Sometime before the end of March, Vertex expects to see results from an early-stage study of an all-oral combo regimen of telaprevir (a non-nucleotide polymerase inhibitor called VX-222 that it acquired from a Canadian company in 2009) and the usual ribavirin. If Vertex can cure about 75 percent to 80 percent of patients with this cocktail, and reduce side effects by eliminating interferon, Leiden says the company would be ready to go to pivotal clinical trials this year with its own all-oral combination.

“If we can do that, it will be a very exciting result. If you take that regimen into pivotal trials, now we’re talking about 2014 to finish those trials,” Leiden says.

And that isn’t the only combo Vertex has in mind. Within weeks of seeing those results, Vertex expects to pull the blinds off a couple of small studies that could be equally important for the company’s long-term hepatitis C franchise.
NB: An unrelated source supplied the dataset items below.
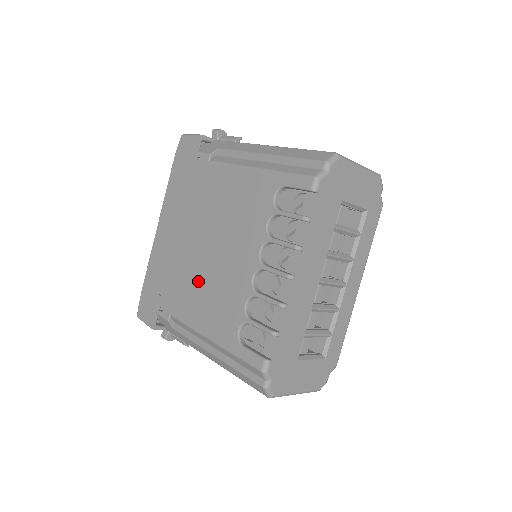
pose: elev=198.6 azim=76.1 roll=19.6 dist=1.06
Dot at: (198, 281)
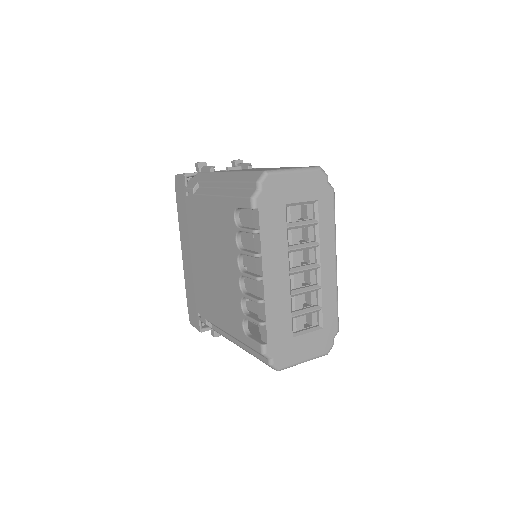
Dot at: (213, 291)
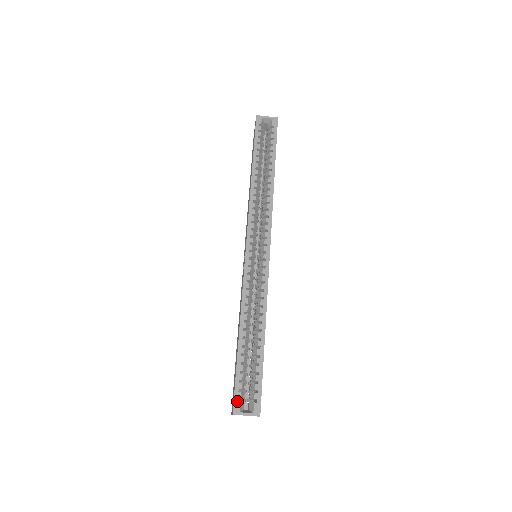
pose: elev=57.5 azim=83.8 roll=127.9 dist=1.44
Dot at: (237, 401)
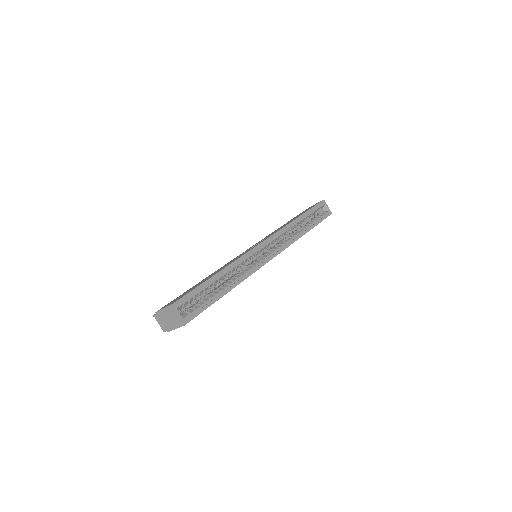
Dot at: (181, 301)
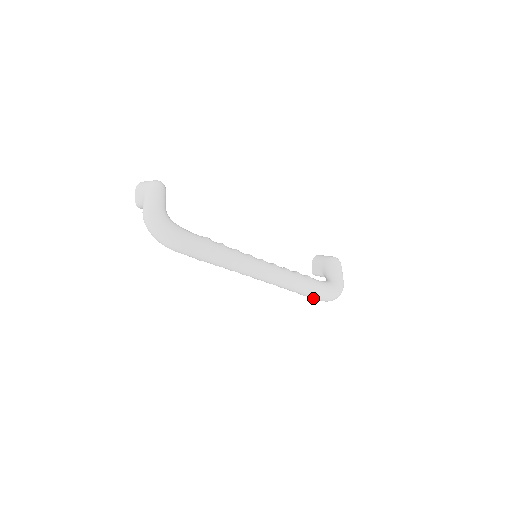
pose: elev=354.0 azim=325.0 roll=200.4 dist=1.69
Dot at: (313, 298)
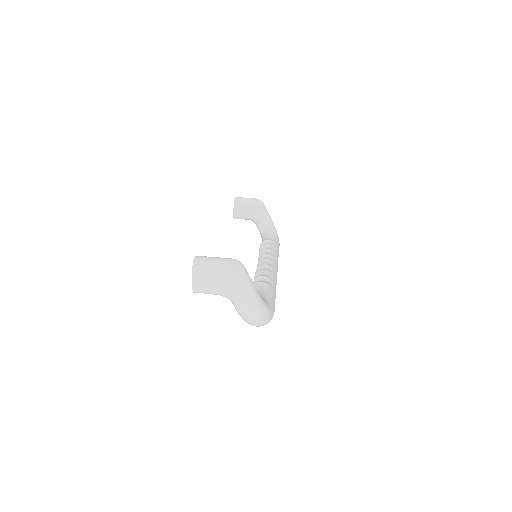
Dot at: occluded
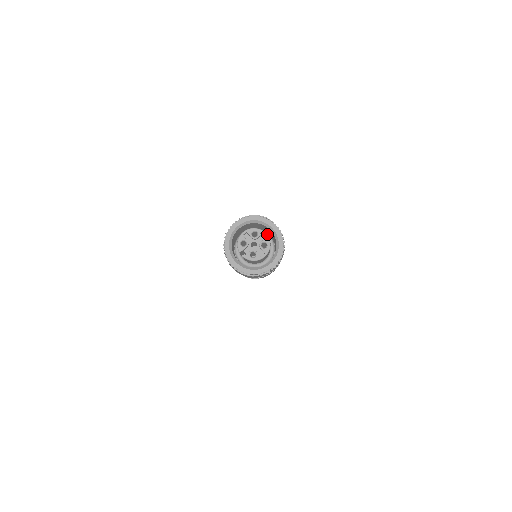
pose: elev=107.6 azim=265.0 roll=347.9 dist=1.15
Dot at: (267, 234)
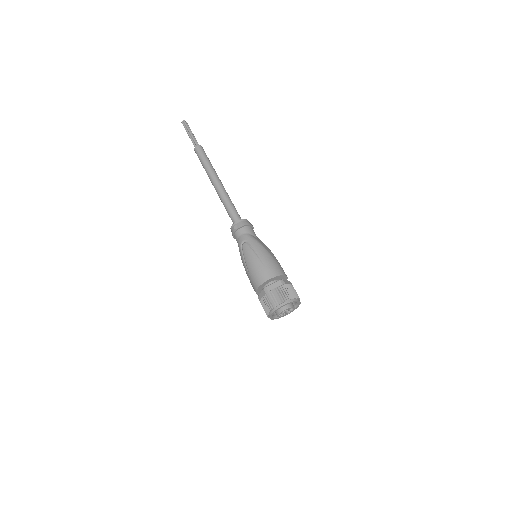
Dot at: occluded
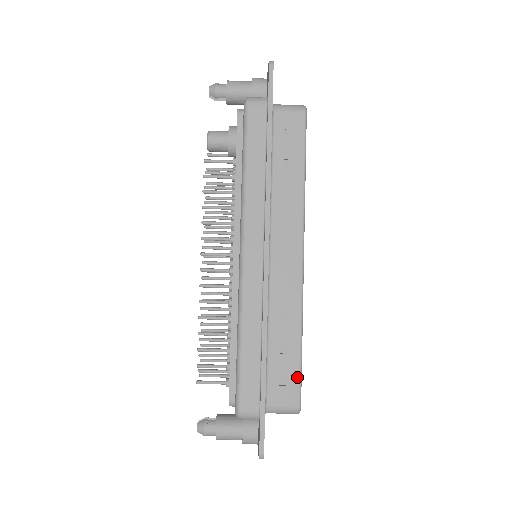
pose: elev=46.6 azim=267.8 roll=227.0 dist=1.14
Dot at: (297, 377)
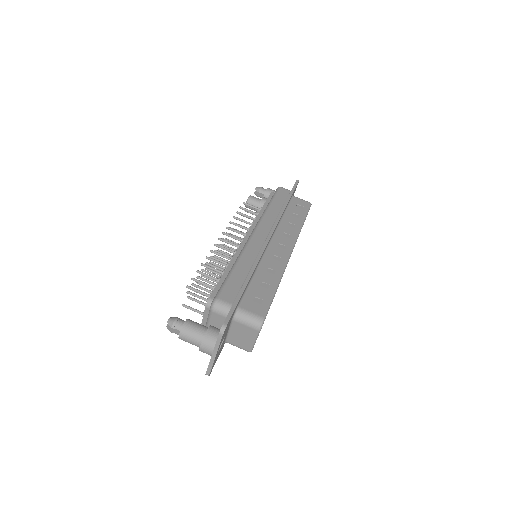
Dot at: (268, 302)
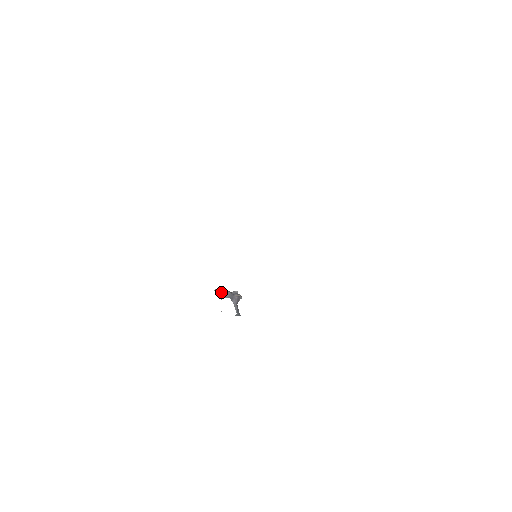
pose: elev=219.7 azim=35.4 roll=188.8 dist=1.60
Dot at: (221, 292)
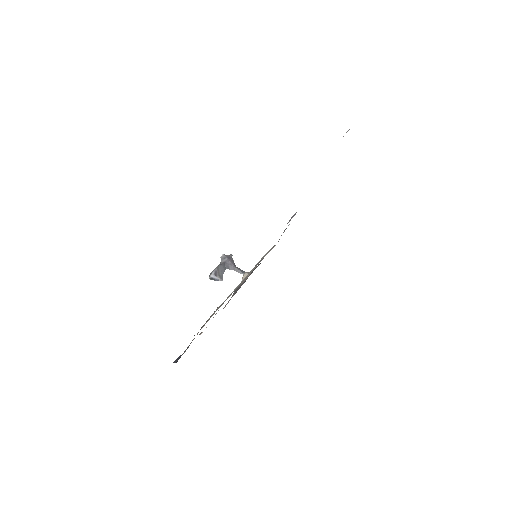
Dot at: (216, 275)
Those results will look at the safety and antiviral activity of a couple of nucleotide polymerase inhibitors that Vertex licensed last June from Alios Biopharma. These are the key compounds to watch. Vertex licensed them just a few months before the bidding war started over rival drugs in the same class from Pharmasset and Inhibitex. (Leiden notes that the Alios drugs were “a very smart use of Vertex resources” because the company only paid $60 million upfront, plus $1.5 billion in future milestones, for the right to those compounds, before the Pharmasset/Inhibitex frenzy started.)

Vertex has said little publicly about the Alios compounds, but Leiden said during an interview earlier this month at the JP Morgan Healthcare Conference that he’s confident they will stack up well. Vertex has long has its eye on putting together a portfolio of antiviral combo meds, and settled on the Alios compounds after a careful review of all the nucleotide polymerase inhibitors in development. Vertex knew the Alios drugs were potent, that Alios had unquestioned intellectual property ownership of them, and the drugs could easily be combined with telaprevir and other kinds of hepatitis C medicines in the works, Leiden says.

“I really like the way we’ve positioned ourselves because we have the component parts,” Leiden says. “We have the best protease inhibitor, we have a non-nuc polymerase inhibitor (VX-222), and two different nucleotide polymerase inhibitors (ALS-2200 and ALS-2158).”

One analyst told me on background yesterday that analysts are curious to see what the Alios compounds can do, but nobody on the Street knows how to value them because Vertex hasn’t published any scientific papers on them yet.

Without getting into too many specifics, Leiden says the Alios drugs can kill many of the different genetic mutant forms of the hepatitis C virus, which can emerge when the virus is pressured by a new therapy. “We know they are potent, and they are pan-genotypic. Each could be anchor in all-oral regimen,” Leiden says. Vertex also could combine one of them with telaprevir, or its non-nucleotide inhibitor, VX-222. “We believe our pipeline could allow us to sustain our leadership for many years to come.”

Whatever Vertex learns from its trials this year, it has got to be hoping for black-or-white results. There won’t be much time to ruminate over the data, or to fuss over how to design the next clinical trials, as it can hear the stampede of competitive footsteps. “Our goal is to go to pivotal studies as quickly as possible,” Leiden says.